> _Problem to solve_: Please rewrite all of the records below with "legible" replaced by "readable", keeping everything else unchanged.

> _Records supplied_:
###

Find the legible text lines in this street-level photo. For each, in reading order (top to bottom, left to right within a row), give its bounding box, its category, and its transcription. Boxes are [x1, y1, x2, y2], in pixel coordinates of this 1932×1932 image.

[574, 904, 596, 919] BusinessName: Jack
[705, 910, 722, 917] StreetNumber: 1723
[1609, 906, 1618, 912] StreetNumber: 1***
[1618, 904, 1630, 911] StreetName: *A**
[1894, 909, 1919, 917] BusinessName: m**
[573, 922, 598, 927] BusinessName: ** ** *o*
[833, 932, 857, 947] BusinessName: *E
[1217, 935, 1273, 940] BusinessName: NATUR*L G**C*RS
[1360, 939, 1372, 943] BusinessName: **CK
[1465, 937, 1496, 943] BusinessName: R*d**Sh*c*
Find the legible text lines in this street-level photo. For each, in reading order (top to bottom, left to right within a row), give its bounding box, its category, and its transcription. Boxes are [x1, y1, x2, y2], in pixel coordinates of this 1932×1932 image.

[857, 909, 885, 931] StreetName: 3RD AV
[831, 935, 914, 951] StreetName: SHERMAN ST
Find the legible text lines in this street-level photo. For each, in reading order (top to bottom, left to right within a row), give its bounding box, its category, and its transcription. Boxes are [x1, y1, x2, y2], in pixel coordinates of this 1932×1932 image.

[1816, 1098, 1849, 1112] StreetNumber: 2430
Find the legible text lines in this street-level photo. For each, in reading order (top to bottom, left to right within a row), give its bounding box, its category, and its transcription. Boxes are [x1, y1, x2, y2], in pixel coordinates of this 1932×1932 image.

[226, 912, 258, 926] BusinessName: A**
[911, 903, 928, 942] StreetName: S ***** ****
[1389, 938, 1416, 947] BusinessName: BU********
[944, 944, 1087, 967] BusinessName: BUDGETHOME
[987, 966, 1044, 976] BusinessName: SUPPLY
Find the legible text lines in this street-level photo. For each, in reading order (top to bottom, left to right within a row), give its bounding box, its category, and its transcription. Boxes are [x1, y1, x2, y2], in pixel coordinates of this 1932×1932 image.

###

> _Output for this task_:
Find the readable text lines in this street-level photo. For each, in reading order (top to bottom, left to right within a row), give its bounding box, its category, and its transcription. Boxes are [x1, y1, x2, y2], in pixel coordinates of this 1932×1932 image.

[574, 904, 596, 919] BusinessName: Jack
[705, 910, 722, 917] StreetNumber: 1723
[1609, 906, 1618, 912] StreetNumber: 1***
[1618, 904, 1630, 911] StreetName: *A**
[1894, 909, 1919, 917] BusinessName: m**
[573, 922, 598, 927] BusinessName: ** ** *o*
[833, 932, 857, 947] BusinessName: *E
[1217, 935, 1273, 940] BusinessName: NATUR*L G**C*RS
[1360, 939, 1372, 943] BusinessName: **CK
[1465, 937, 1496, 943] BusinessName: R*d**Sh*c*
Find the readable text lines in this street-level photo. For each, in reading order (top to bottom, left to right within a row), give its bounding box, its category, and its transcription. Boxes are [x1, y1, x2, y2], in pixel coordinates of this 1932×1932 image.

[857, 909, 885, 931] StreetName: 3RD AV
[831, 935, 914, 951] StreetName: SHERMAN ST
Find the readable text lines in this street-level photo. For each, in reading order (top to bottom, left to right within a row), give its bounding box, its category, and its transcription. Boxes are [x1, y1, x2, y2], in pixel coordinates of this 1932×1932 image.

[1816, 1098, 1849, 1112] StreetNumber: 2430
Find the readable text lines in this street-level photo. For each, in reading order (top to bottom, left to right within a row), give its bounding box, its category, and its transcription. Boxes are [x1, y1, x2, y2], in pixel coordinates of this 1932×1932 image.

[226, 912, 258, 926] BusinessName: A**
[911, 903, 928, 942] StreetName: S ***** ****
[1389, 938, 1416, 947] BusinessName: BU********
[944, 944, 1087, 967] BusinessName: BUDGETHOME
[987, 966, 1044, 976] BusinessName: SUPPLY
Find the readable text lines in this street-level photo. For each, in reading order (top to bottom, left to right within a row), give its bounding box, its category, and its transcription. Boxes are [x1, y1, x2, y2], in pixel coordinates of this 1932×1932 image.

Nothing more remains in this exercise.